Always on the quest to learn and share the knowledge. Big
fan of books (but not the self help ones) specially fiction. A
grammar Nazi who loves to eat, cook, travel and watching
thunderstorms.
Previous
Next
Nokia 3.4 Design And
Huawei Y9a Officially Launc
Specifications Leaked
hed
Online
········
REQUEST
The entire listing above should be returned exactly as written.

ANSWER
Always on the quest to learn and share the knowledge. Big
fan of books (but not the self help ones) specially fiction. A
grammar Nazi who loves to eat, cook, travel and watching
thunderstorms.
Previous
Next
Nokia 3.4 Design And
Huawei Y9a Officially Launc
Specifications Leaked
hed
Online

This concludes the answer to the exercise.